_Exercise A:_ In the SCS financials excerpt, what share of this quarter's business solutions orders came from the pure play e-commerce vertical?
_Exercise B:_ Quote word for word the passage of the SCS financials excerpt that begins with the words "While last quarter's" and ends with "improved project execution.".

_Selected text:_

= = = =

I will now continue on page eight, which summarizes the key financials for SCS following the record order intake in the second quarter, which was also impacted by the favorable timing of some order signings. Orders in the third quarter declined by approximately 50% sequentially but still represented a 16% increase year- over- year. This year- over- year growth was once again driven by a 46% increase in business solution orders, while the order intake in customer services was down 12% on a strong prior year quarter. Remember, we had flagged in the second quarter update call to not extrapolate the record order number for every quarter going forward. While we may have passed the trough, we are still in a lumpy recovery trajectory, and we are also likely to see the next quarter below the EUR 1 billion mark again.

While last quarter's increase in order intake was very much driven by the pure play e-commerce vertical, their share in this quarter's business solutions orders was 24%, meaning that the growth was fueled by customers in other verticals. As a result of the growth in order intake, the order book increased 16% year- over- year, and that year- over- year increase would have shown an even higher growth rate of 22% without the adverse foreign exchange translation effects. Overall, revenue increased both sequentially and year on year and is starting to benefit from the recovery in the order intake, which increased the business solutions revenue by 15% year- over- year in the quarter. The adjusted EBIT improved strongly year on year to EUR 48 million, with adjusted EBIT margin increasing to 6.2% following higher revenues and improved project execution.

= = = =

_Source material:_
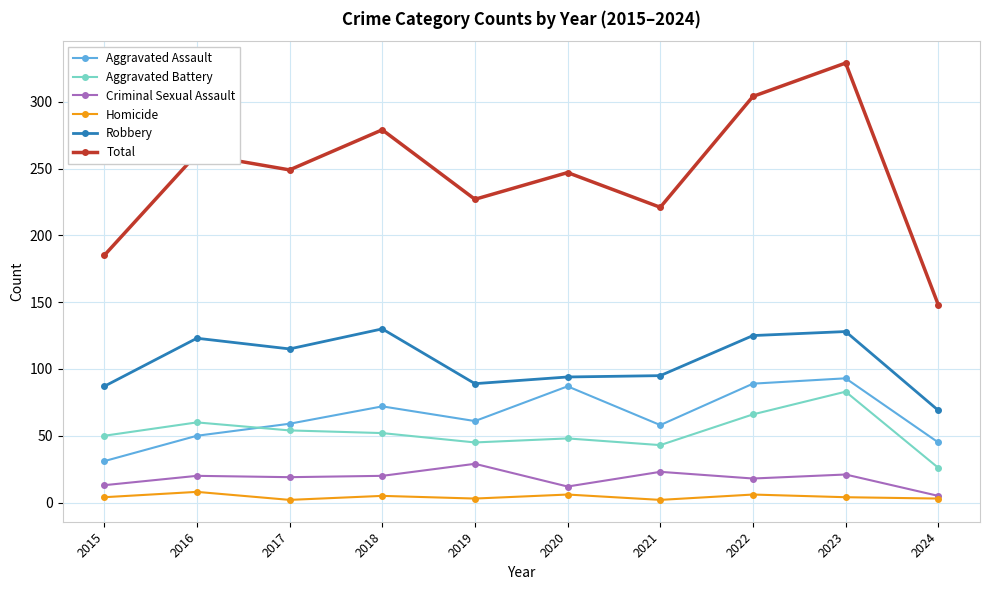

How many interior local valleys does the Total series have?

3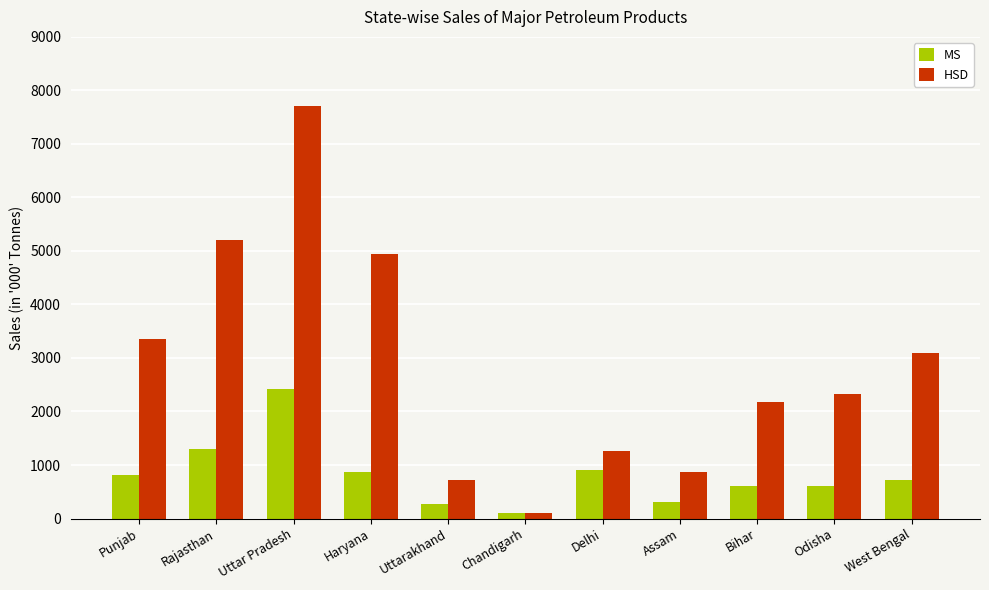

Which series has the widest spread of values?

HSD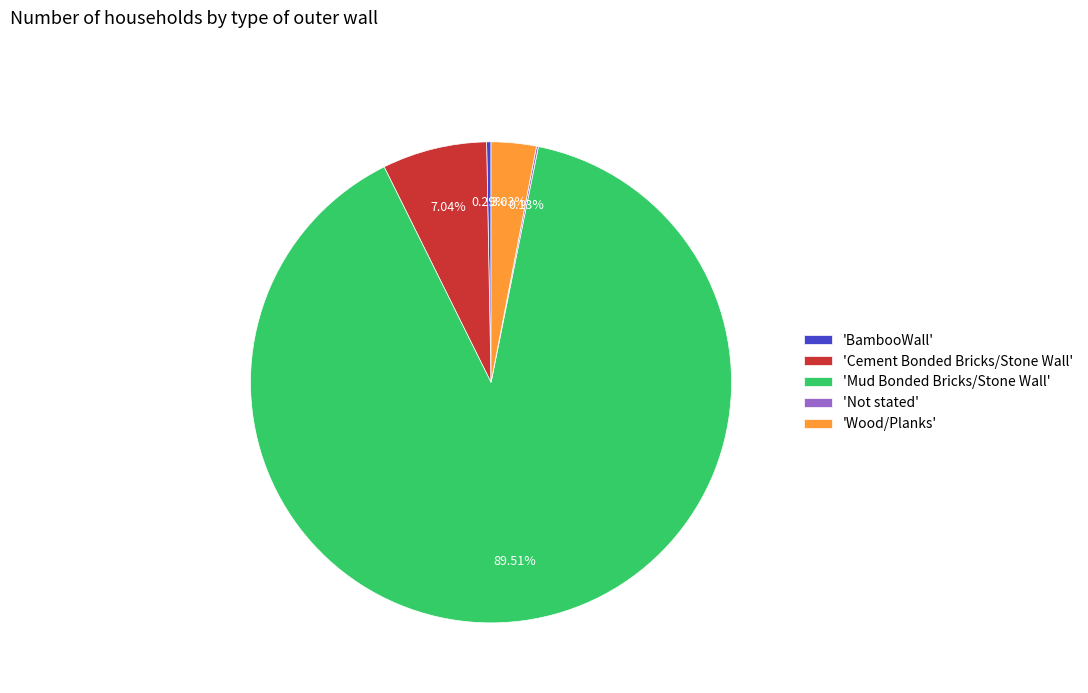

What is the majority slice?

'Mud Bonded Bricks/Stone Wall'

= = = =

_Your solution A:_ 24%

_Your solution B:_
While last quarter's increase in order intake was very much driven by the pure play e-commerce vertical, their share in this quarter's business solutions orders was 24%, meaning that the growth was fueled by customers in other verticals. As a result of the growth in order intake, the order book increased 16% year- over- year, and that year- over- year increase would have shown an even higher growth rate of 22% without the adverse foreign exchange translation effects. Overall, revenue increased both sequentially and year on year and is starting to benefit from the recovery in the order intake, which increased the business solutions revenue by 15% year- over- year in the quarter. The adjusted EBIT improved strongly year on year to EUR 48 million, with adjusted EBIT margin increasing to 6.2% following higher revenues and improved project execution.